After an OMF surgeon has completed their residency programme, they can then decide to specialise further by taking part in a fellowship programme that can take 1-2 years to complete.

These fellowship sub-specialties include the following disciplines:

  • Craniofacial surgery
  • Cranio-maxillofacial trauma
  • Head and neck cancer surgery
  • Cleft lip/palate surgery
  • Microvascular reconstruction
  • Cosmetic facial surgery
  • Pediatric maxillofacial surgery
  • Head and neck reconstructive (plastic) surgery

OMF surgical procedures

OMF surgeons can perform a wide variety of procedures. Some of these procedures can overlap those of other surgical disciplines such as ENT surgery and plastic and reconstructive surgery. Procedures of an OMF surgeon include the following:

  • Difficult tooth extractions.
  • Removal of impacted teeth. 
  • Bone grafting to provide a better environment for placing of dentures, implants or other dental prosthetics.
  • Extractions on medically compromised patients.
  • Maxillofacial implants for attaching bone anchored hearing aids and craniofacial prosthetics.
  • Surgery to insert bone-fused dental implants.
  • Surgical treatment for obstructive sleep apnea 
  • Corrective jaw surgery
  • Maxillomandibular advancement
  • Cosmetic surgery of the head and neck such as rhinoplasty, otoplasty, facelifts, blepharoplasty, browlifts, septoplasty, chin or cheek augmentation, lip enhancement, neck liposuction and injectable cosmetic treatments.

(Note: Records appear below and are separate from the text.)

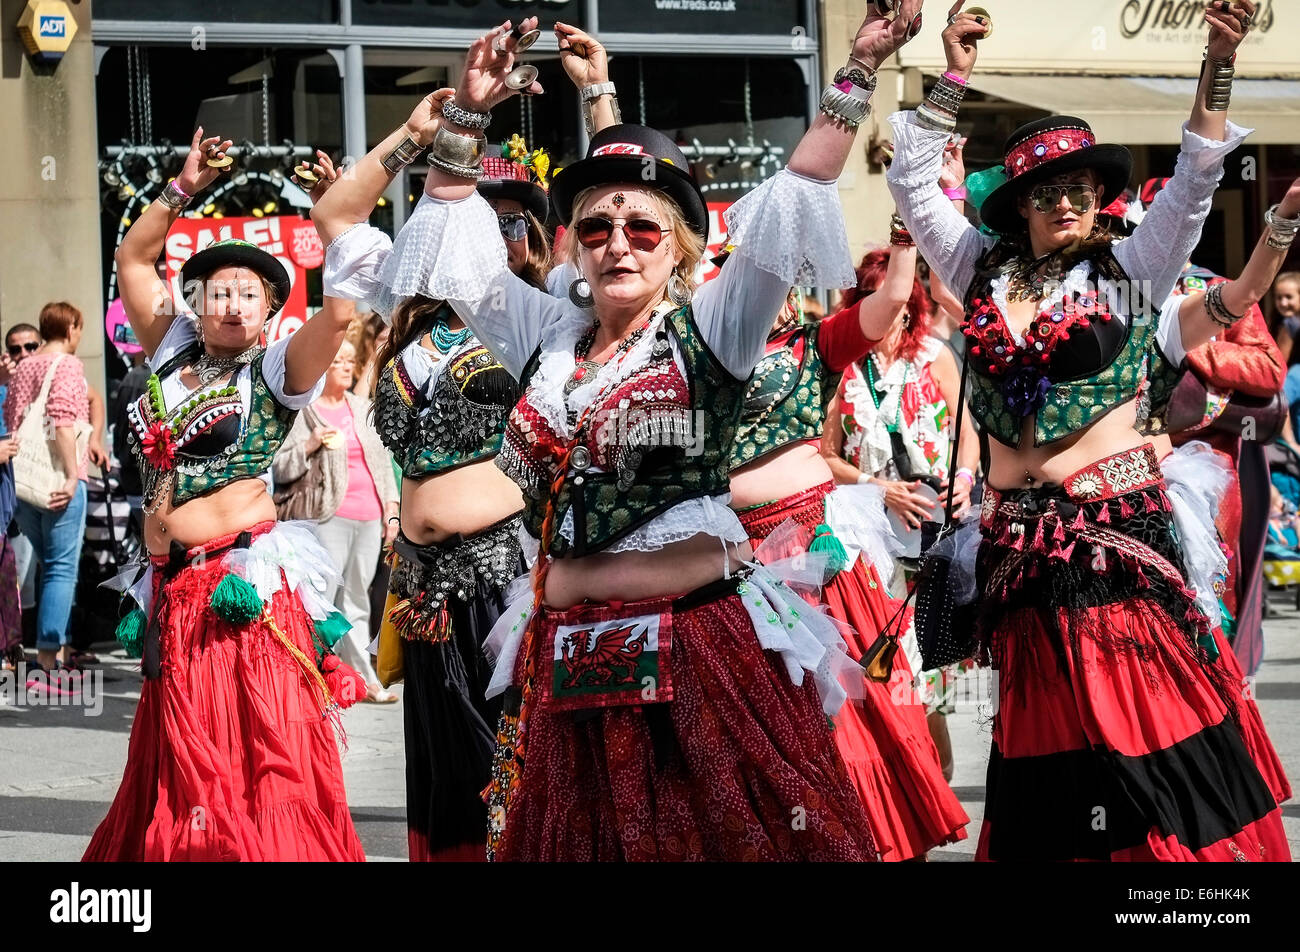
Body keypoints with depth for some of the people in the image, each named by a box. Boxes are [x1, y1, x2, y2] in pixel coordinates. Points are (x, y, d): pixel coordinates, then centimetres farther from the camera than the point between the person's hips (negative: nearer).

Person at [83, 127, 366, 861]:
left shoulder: (275, 372, 2)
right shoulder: (173, 353, 16)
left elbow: (342, 310, -13)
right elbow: (133, 260, 22)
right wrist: (184, 190, 15)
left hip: (249, 587, -5)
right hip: (173, 590, 5)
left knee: (262, 759, -8)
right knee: (184, 766, 9)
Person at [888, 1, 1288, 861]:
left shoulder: (1129, 271, 5)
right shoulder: (984, 270, 10)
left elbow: (1195, 181, -4)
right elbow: (914, 185, 7)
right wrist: (955, 78, -1)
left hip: (1118, 521, -2)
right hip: (1019, 533, 2)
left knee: (1141, 701, -6)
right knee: (1047, 715, 5)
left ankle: (1171, 840, -1)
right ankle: (1057, 835, 11)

The use of laser in OMF surgery

The CO2 (carbon dioxide) laser incorporates the simultaneous use of photo-thermal ablation and coagulation. For this reason it has remained the gold standard for soft tissue surgery by OMF surgeons. The CO2 laser is used in dental and oral surgery for nearly all soft-tissue procedures such as operculectomies, gingivecomies,  frenectomies and vestibuloplasties. The use of this laser has also been gaining popularity in the field of periodontology, and it may be effective in treating peri-implantitis.